Maarten van Beek

This post outlines a solution to the leetcode problem can-place-flowers.

The problem

The problem is layed out as follows:

You have a long flowerbed in which some of the plots are planted, and some are not. However, flowers cannot be planted in adjacent plots.

Given an integer array flowerbed containing 0's and 1's, where 0 means empty and 1 means not empty, and an integer n, return true if n new flowers can be planted in the flowerbed without violating the no-adjacent-flowers rule and false otherwise.

The analysis

We can break the problem in to 2 sub problems:

Determine the maximum amount of plots in which we can plant flowers
If this maximum amount is >= n return true and return false otherwise.
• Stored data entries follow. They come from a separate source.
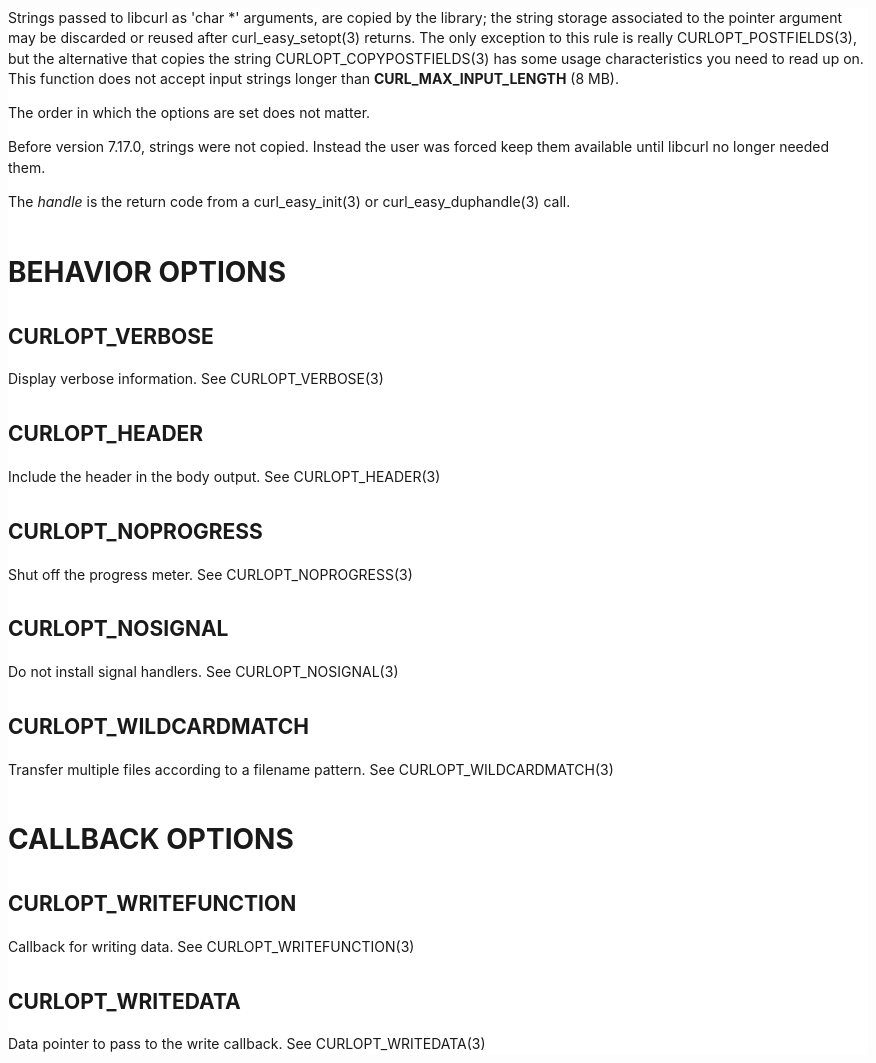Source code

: Strings passed to libcurl as 'char *' arguments, are copied by the library;
the string storage associated to the pointer argument may be discarded or
reused after curl_easy_setopt(3) returns. The only exception to this rule is
really CURLOPT_POSTFIELDS(3), but the alternative that copies the string
CURLOPT_COPYPOSTFIELDS(3) has some usage characteristics you need to read up
on. This function does not accept input strings longer than
**CURL_MAX_INPUT_LENGTH** (8 MB).

The order in which the options are set does not matter.

Before version 7.17.0, strings were not copied. Instead the user was forced
keep them available until libcurl no longer needed them.

The *handle* is the return code from a curl_easy_init(3) or
curl_easy_duphandle(3) call.

# BEHAVIOR OPTIONS

## CURLOPT_VERBOSE

Display verbose information. See CURLOPT_VERBOSE(3)

## CURLOPT_HEADER

Include the header in the body output. See CURLOPT_HEADER(3)

## CURLOPT_NOPROGRESS

Shut off the progress meter. See CURLOPT_NOPROGRESS(3)

## CURLOPT_NOSIGNAL

Do not install signal handlers. See CURLOPT_NOSIGNAL(3)

## CURLOPT_WILDCARDMATCH

Transfer multiple files according to a filename pattern. See
CURLOPT_WILDCARDMATCH(3)

# CALLBACK OPTIONS

## CURLOPT_WRITEFUNCTION

Callback for writing data. See CURLOPT_WRITEFUNCTION(3)

## CURLOPT_WRITEDATA

Data pointer to pass to the write callback. See CURLOPT_WRITEDATA(3)
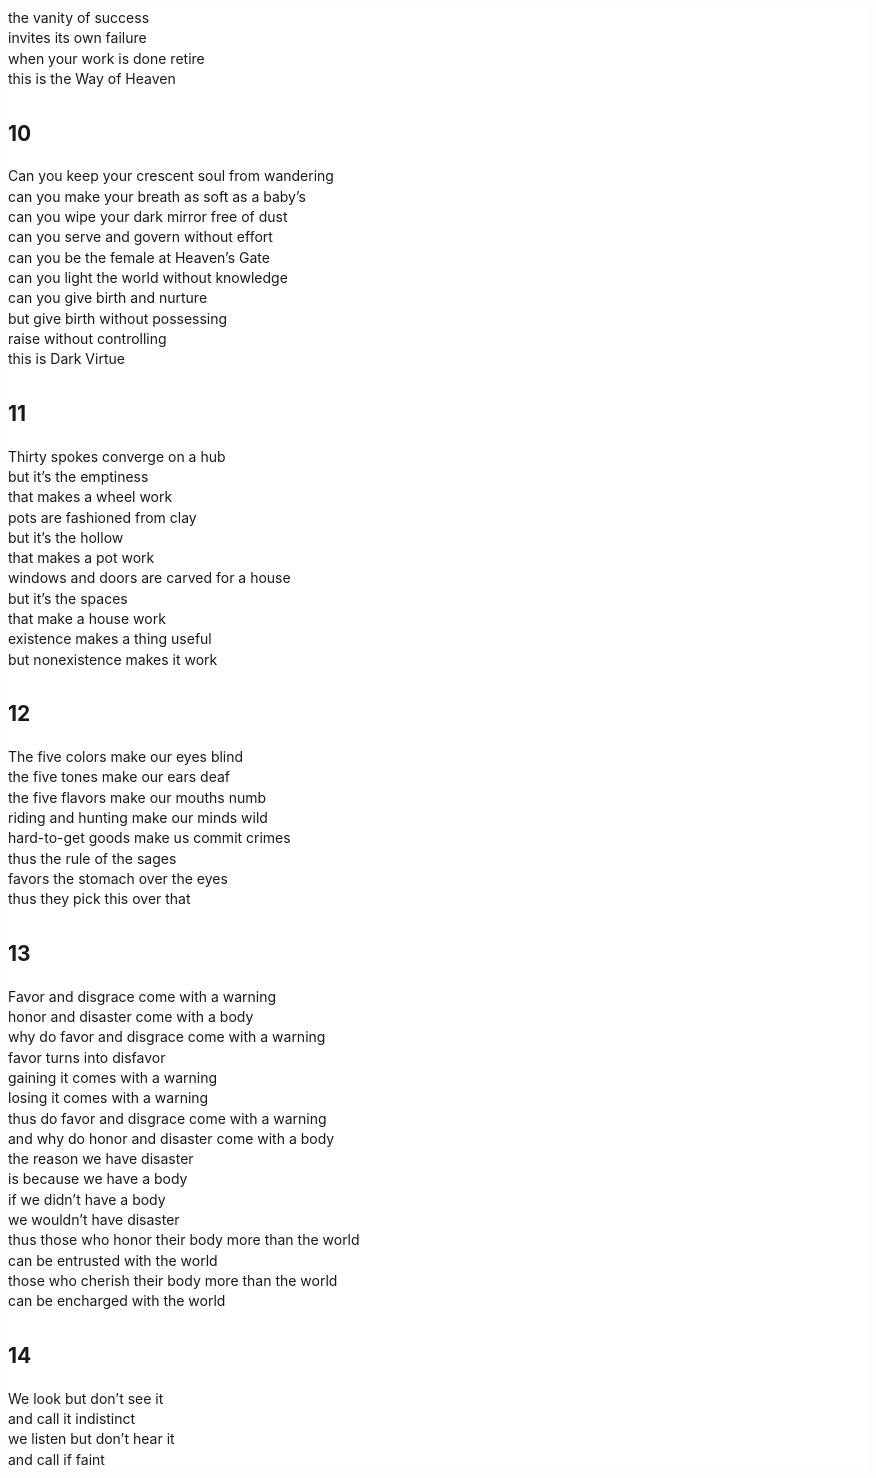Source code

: the vanity of success  
invites its own failure  
when your work is done retire  
this is the Way of Heaven  
## 10  
Can you keep your crescent soul from wandering  
can you make your breath as soft as a baby’s  
can you wipe your dark mirror free of dust  
can you serve and govern without effort  
can you be the female at Heaven’s Gate  
can you light the world without knowledge  
can you give birth and nurture  
but give birth without possessing  
raise without controlling  
this is Dark Virtue  
## 11  
Thirty spokes converge on a hub  
but it’s the emptiness  
that makes a wheel work  
pots are fashioned from clay  
but it’s the hollow  
that makes a pot work  
windows and doors are carved for a house  
but it’s the spaces  
that make a house work  
existence makes a thing useful  
but nonexistence makes it work  
## 12  
The five colors make our eyes blind  
the five tones make our ears deaf  
the five flavors make our mouths numb  
riding and hunting make our minds wild  
hard-to-get goods make us commit crimes  
thus the rule of the sages  
favors the stomach over the eyes  
thus they pick this over that  
## 13  
Favor and disgrace come with a warning  
honor and disaster come with a body  
why do favor and disgrace come with a warning  
favor turns into disfavor  
gaining it comes with a warning  
losing it comes with a warning  
thus do favor and disgrace come with a warning  
and why do honor and disaster come with a body  
the reason we have disaster  
is because we have a body  
if we didn’t have a body  
we wouldn’t have disaster  
thus those who honor their body more than the world  
can be entrusted with the world  
those who cherish their body more than the world  
can be encharged with the world  
## 14  
We look but don’t see it  
and call it indistinct  
we listen but don’t hear it  
and call if faint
The second part is trivial, so we can focus on the first part. We can consider our input a string of 0's' interrupted by 1's. Any plants planted in one of these sub strings does not influence the capacity of any of the other sub strings, as none of the elements of different sub strings can be adjacent to one another. Therefore, the maximum amount of flowers we can plant is the sum of the maximum amount of plants we can plant in any of the sub strings. Therefore, all we have to do is determine the max amount of 1's we can put in a substring of zero's. This is simply half of the length of the substring, rounding up if there are an odd number of 0's

Resulting code

function canPlaceFlowers(flowerbed: number[], n: number): boolean {
    let totalSum = 0;
    let partialSum = 0;

    let i = 0;

    while(i < flowerbed.length){
        const current = flowerbed[i];

        switch(current){
            case 0:
                partialSum += 1;
                break;
            case 1:
                const currentSum = Math.max(partialSum - 1, 0);
                totalSum += Math.ceil(currentSum/2);
                partialSum = 0
                i++;
                break;
        }

        i++;
    }

    const currentSum = Math.max(partialSum, 0);
    totalSum += Math.ceil(currentSum/2);
    return n <= totalSum;
};

Time complexity

O(n), where n is the amount of plots in the flowerbed.

Space complexity

O(1), We only use a static amount of variables totalSum, partiaSum, i, current, and currentSum. Where current and currentSum are reused every loop.